1. Deep learning
Deep learning will continue to shape the recycling industry in 2025. This subset of artificial intelligence (AI) achieved significant milestones in sorting last year, such as separating food-grade and non-food-grade plastics. Deep learning is poised to tackle increasingly complex sorting tasks and expand into new segments, such as metal sorting, unlocking new levels of efficiency and sustainability in the recycling industry.
Traditional systems, which remain critical due to decades of refinement, focus on sorting by material type (NIR sensors) or color (VIS sensors). Deep learning’s value lies in object recognition using full-color cameras which recognise the types of objects based on shape, , dimensions and more. Systems like Tomra’s GainNext use deep learning to mimic human vision and can be precisely trained to automate sorting challenges previously undertaken manually.
2. Real-time monitoring
In 2025, advanced AI and cloud technologies will be increasingly utilized for waste analysis, enhancing transparency in sorting facilities. Platforms like Tomra Insight collect data directly from sorting systems, while tools like PolyPerception’s waste analyzer use cameras for real-time waste monitoring and classification at key sorting points.

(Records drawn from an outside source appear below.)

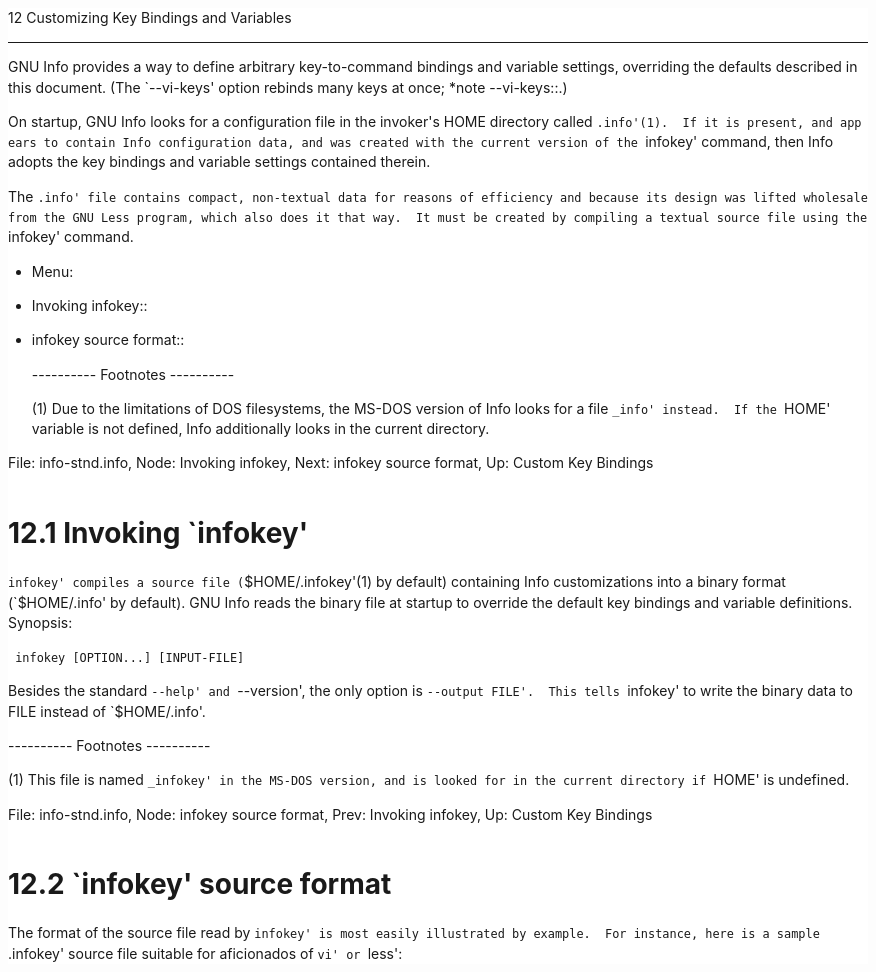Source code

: 12 Customizing Key Bindings and Variables
*****************************************

GNU Info provides a way to define arbitrary key-to-command bindings and
variable settings, overriding the defaults described in this document.
(The `--vi-keys' option rebinds many keys at once; *note --vi-keys::.)

   On startup, GNU Info looks for a configuration file in the invoker's
HOME directory called `.info'(1).  If it is present, and appears to
contain Info configuration data, and was created with the current
version of the `infokey' command, then Info adopts the key bindings and
variable settings contained therein.

   The `.info' file contains compact, non-textual data for reasons of
efficiency and because its design was lifted wholesale from the GNU Less
program, which also does it that way.  It must be created by compiling a
textual source file using the `infokey' command.

* Menu:

* Invoking infokey::
* infokey source format::

   ---------- Footnotes ----------

   (1) Due to the limitations of DOS filesystems, the MS-DOS version of
Info looks for a file `_info' instead.  If the `HOME' variable is not
defined, Info additionally looks in the current directory.

File: info-stnd.info,  Node: Invoking infokey,  Next: infokey source format,  Up: Custom Key Bindings

12.1 Invoking `infokey'
=======================

`infokey' compiles a source file (`$HOME/.infokey'(1) by default)
containing Info customizations into a binary format (`$HOME/.info' by
default).  GNU Info reads the binary file at startup to override the
default key bindings and variable definitions.  Synopsis:

     infokey [OPTION...] [INPUT-FILE]

   Besides the standard `--help' and `--version', the only option is
`--output FILE'.  This tells `infokey' to write the binary data to FILE
instead of `$HOME/.info'.

   ---------- Footnotes ----------

   (1) This file is named `_infokey' in the MS-DOS version, and is
looked for in the current directory if `HOME' is undefined.

File: info-stnd.info,  Node: infokey source format,  Prev: Invoking infokey,  Up: Custom Key Bindings

12.2 `infokey' source format
============================

The format of the source file read by `infokey' is most easily
illustrated by example.  For instance, here is a sample `.infokey'
source file suitable for aficionados of `vi' or `less':

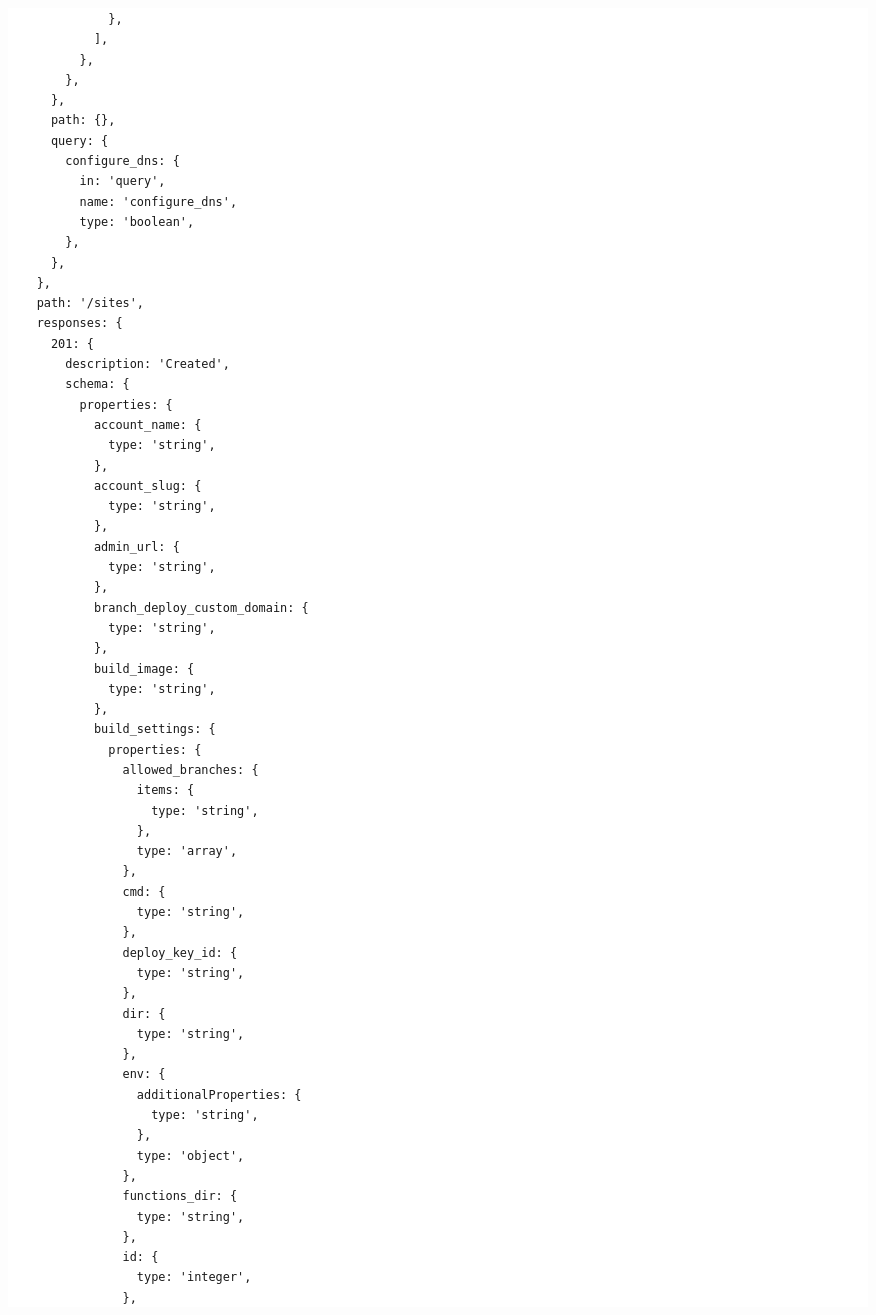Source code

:                   },
                ],
              },
            },
          },
          path: {},
          query: {
            configure_dns: {
              in: 'query',
              name: 'configure_dns',
              type: 'boolean',
            },
          },
        },
        path: '/sites',
        responses: {
          201: {
            description: 'Created',
            schema: {
              properties: {
                account_name: {
                  type: 'string',
                },
                account_slug: {
                  type: 'string',
                },
                admin_url: {
                  type: 'string',
                },
                branch_deploy_custom_domain: {
                  type: 'string',
                },
                build_image: {
                  type: 'string',
                },
                build_settings: {
                  properties: {
                    allowed_branches: {
                      items: {
                        type: 'string',
                      },
                      type: 'array',
                    },
                    cmd: {
                      type: 'string',
                    },
                    deploy_key_id: {
                      type: 'string',
                    },
                    dir: {
                      type: 'string',
                    },
                    env: {
                      additionalProperties: {
                        type: 'string',
                      },
                      type: 'object',
                    },
                    functions_dir: {
                      type: 'string',
                    },
                    id: {
                      type: 'integer',
                    },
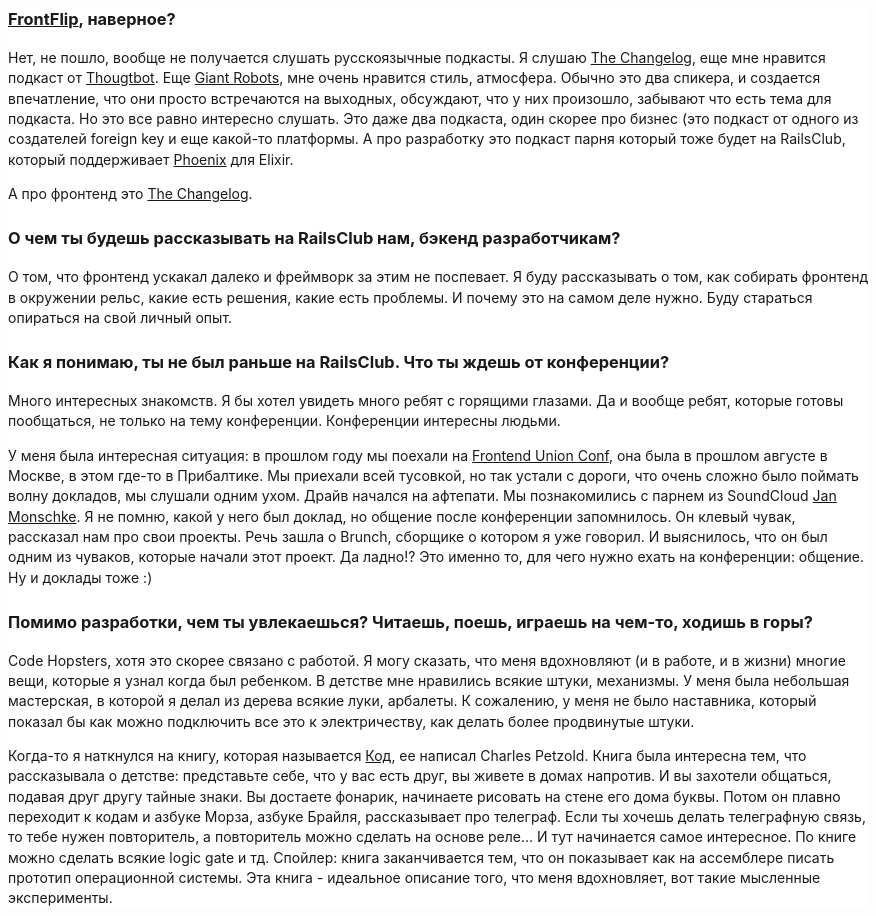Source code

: 

### [FrontFlip](http://frontflip.me/), наверное?

Нет, не пошло, вообще не получается слушать русскоязычные подкасты. Я слушаю [The Changelog](https://changelog.com/), еще мне нравится подкаст от [Thougtbot](https://thoughtbot.com/). Еще [Giant Robots](http://giantrobots.fm/), мне очень нравится стиль,  атмосфера. Обычно это два спикера, и создается впечатление, что они просто встречаются на выходных, обсуждают, что у них произошло, забывают что есть тема для подкаста. Но это все равно интересно слушать. Это даже два подкаста, один скорее про бизнес (это подкаст от одного из создателей foreign key и еще какой-то платформы. А про разработку это подкаст парня который тоже будет на RailsClub,  который поддерживает [Phoenix](http://www.phoenixframework.org/) для Elixir.

А про фронтенд это [The Changelog](https://changelog.com/).


### О чем ты будешь рассказывать на RailsClub нам, бэкенд разработчикам?

О том, что фронтенд ускакал далеко и фреймворк за этим не поспевает. Я буду рассказывать о том, как собирать фронтенд в окружении рельс, какие есть решения, какие есть проблемы. И почему это на самом деле нужно. Буду стараться опираться на свой личный опыт.

### Как я понимаю, ты не был раньше на RailsClub. Что ты ждешь от конференции?

Много интересных знакомств. Я бы хотел увидеть много ребят с горящими глазами. Да и вообще ребят, которые готовы пообщаться, не только на тему конференции. Конференции интересны людьми.

У меня была интересная ситуация: в прошлом году мы поехали на [Frontend Union Conf](http://frontend-union.co/),  она была в прошлом августе в Москве, в этом где-то в Прибалтике. Мы приехали всей тусовкой, но так устали с дороги, что очень сложно было поймать волну докладов, мы слушали одним ухом. Драйв начался на афтепати. Мы познакомились с парнем из SoundCloud [Jan Monschke](https://github.com/janmonschke). Я не помню, какой у него был доклад, но общение после конференции запомнилось. Он клевый чувак, рассказал нам про свои проекты. Речь зашла о Brunch, сборщике о котором я уже говорил. И выяснилось, что он был одним из чуваков, которые начали этот проект. Да ладно!? Это именно то, для чего нужно ехать на конференции: общение. Ну и доклады тоже :)

### Помимо разработки, чем ты увлекаешься? Читаешь, поешь, играешь на чем-то, ходишь в горы?

Сode Hopsters, хотя это скорее связано с работой. Я могу сказать, что меня вдохновляют (и в работе, и в жизни) многие вещи, которые я узнал когда был ребенком. В детстве мне нравились всякие штуки, механизмы. У меня была небольшая мастерская, в которой я делал из дерева всякие луки, арбалеты. К сожалению, у меня не было наставника, который показал бы как можно подключить все это к электричеству, как делать более продвинутые штуки.

Когда-то я наткнулся на книгу, которая называется [Код](http://www.charlespetzold.com/code/), ее написал Charles Petzold. Книга была интересна тем, что рассказывала о детстве: представьте себе, что у вас есть друг, вы живете в домах напротив. И вы захотели общаться, подавая друг другу тайные знаки. Вы достаете фонарик, начинаете рисовать на стене его дома буквы. Потом он плавно переходит к кодам и азбуке Морза, азбуке Брайля, рассказывает про телеграф. Если ты хочешь делать телеграфную связь, то тебе нужен повторитель, а повторитель можно сделать на основе реле… И тут начинается самое интересное. По книге можно сделать всякие logiс gate и тд. Спойлер: книга заканчивается тем, что он показывает как на ассемблере писать прототип операционной системы. Эта книга - идеальное описание того, что меня вдохновляет, вот такие мысленные эксперименты.
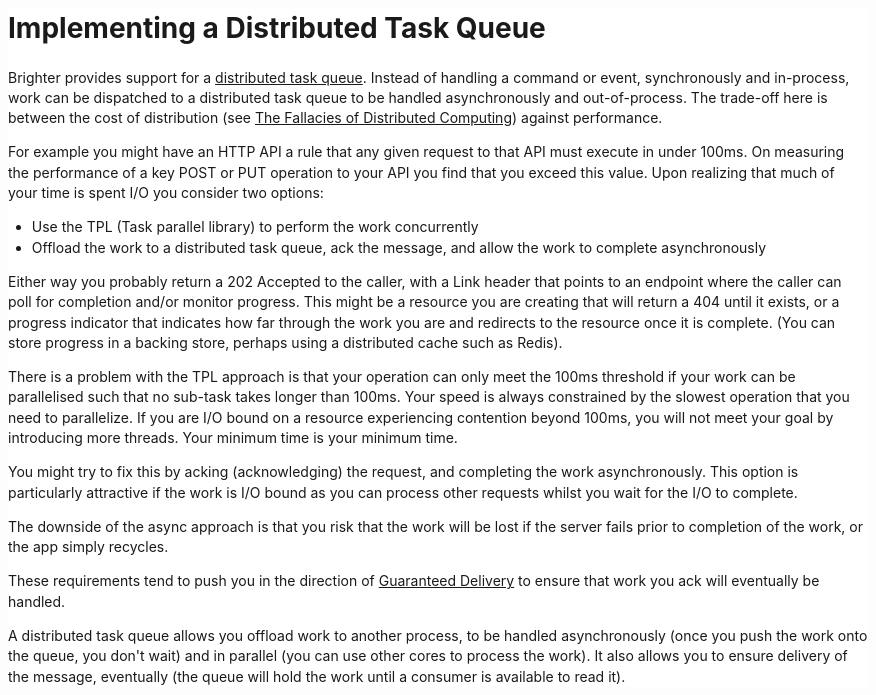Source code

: # Implementing a Distributed Task Queue

Brighter provides support for a [distributed task
queue](https://parlab.eecs.berkeley.edu/wiki/_media/patterns/taskqueue.pdf).
Instead of handling a command or event, synchronously and in-process,
work can be dispatched to a distributed task queue to be handled
asynchronously and out-of-process. The trade-off here is between the
cost of distribution (see [The Fallacies of Distributed
Computing](https://en.wikipedia.org/wiki/Fallacies_of_distributed_computing))
against performance.

For example you might have an HTTP API a rule that any given request to
that API must execute in under 100ms. On measuring the performance of a
key POST or PUT operation to your API you find that you exceed this
value. Upon realizing that much of your time is spent I/O you consider
two options:

-   Use the TPL (Task parallel library) to perform the work concurrently
-   Offload the work to a distributed task queue, ack the message, and
    allow the work to complete asynchronously

Either way you probably return a 202 Accepted to the caller, with a Link
header that points to an endpoint where the caller can poll for
completion and/or monitor progress. This might be a resource you are
creating that will return a 404 until it exists, or a progress indicator
that indicates how far through the work you are and redirects to the
resource once it is complete. (You can store progress in a backing
store, perhaps using a distributed cache such as Redis).

There is a problem with the TPL approach is that your operation can only
meet the 100ms threshold if your work can be parallelised such that no
sub-task takes longer than 100ms. Your speed is always constrained by
the slowest operation that you need to parallelize. If you are I/O bound
on a resource experiencing contention beyond 100ms, you will not meet
your goal by introducing more threads. Your minimum time is your minimum
time.

You might try to fix this by acking (acknowledging) the request, and
completing the work asynchronously. This option is particularly
attractive if the work is I/O bound as you can process other requests
whilst you wait for the I/O to complete.

The downside of the async approach is that you risk that the work will
be lost if the server fails prior to completion of the work, or the app
simply recycles.

These requirements tend to push you in the direction of [Guaranteed
Delivery](http://www.eaipatterns.com/GuaranteedMessaging.html) to ensure
that work you ack will eventually be handled.

A distributed task queue allows you offload work to another process, to
be handled asynchronously (once you push the work onto the queue, you
don\'t wait) and in parallel (you can use other cores to process the
work). It also allows you to ensure delivery of the message, eventually
(the queue will hold the work until a consumer is available to read it).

Digital twins of sorting lines allow detailed object tracking and analysis. These systems enable operators and recyclers to make data-driven decisions to improve output quality, prevent material loss and preempt potential disruptions. The benefits include enhanced efficiency and compliance with regulatory standards.
3. European Packaging and Packaging Waste Regulation (PPWR)
The European Packaging and Packaging Waste Regulation (PPWR) will be a critical focus in 2025 due to its far-reaching impact on the industry.
With the 2030 target of 70% recyclability for all packaging looming, companies must urgently adapt to strict requirements for recyclability and robust infrastructure. The PPWR mandates that plastic packaging must contain a minimum of 10-35% recycled content by 2030 - depending on the type of plastic and its intended use - with higher targets set for 2040.
These targets will drive innovations in eco-design and recycling technologies, including advanced mechanical recycling and chemical recycling.
The PPWR provides the industry with planning certainty and encourages investment, particularly in recycled content demand for plastics, potentially helping to stabilize prices for recycled materials. Positive developments in this regard may emerge as early as this year.
4. Decarbonization: aluminum recycling
Decarbonization will remain a priority in 2025, particularly in the aluminum sector. Many large companies are committed to net-zero targets, driving demand for recycled aluminum and high-quality feedstock.
Using recycled aluminum yields significant CO2 savings compared to other materials. Achieving ‘green’ aluminum requires increased aluminum sorting and greater granularity, such as separating aluminum alloys (1xxx, 3xxx, 5xxx or 6xxx series) into high-purity fractions. LIBS (Laser-Induced Breakdown Spectroscopy) technology remains groundbreaking in this area, and Tomra plans to install several Autosort Pulse systems globally in 2025.
5. Focus on lesser-known material streams
While recycling plastics, organic waste and aluminum is well-established, the recycling of other material streams are still in their infancy and will gain attention in 2025.
For example, wood sorting technologies now enable the production of recycled materials matching the quality of virgin raw materials. Processed and unprocessed wood can be separated and medium-density fiberboard recovered efficiently. This year could see these solutions implemented on an industrial scale. Similarly, advancements in textile recycling are poised to showcase what’s technologically feasible, paving the way for larger-scale adoption.
From innovative sorting technologies to regulatory-driven changes, 2025 promises to be a transformative year for the recycling industry!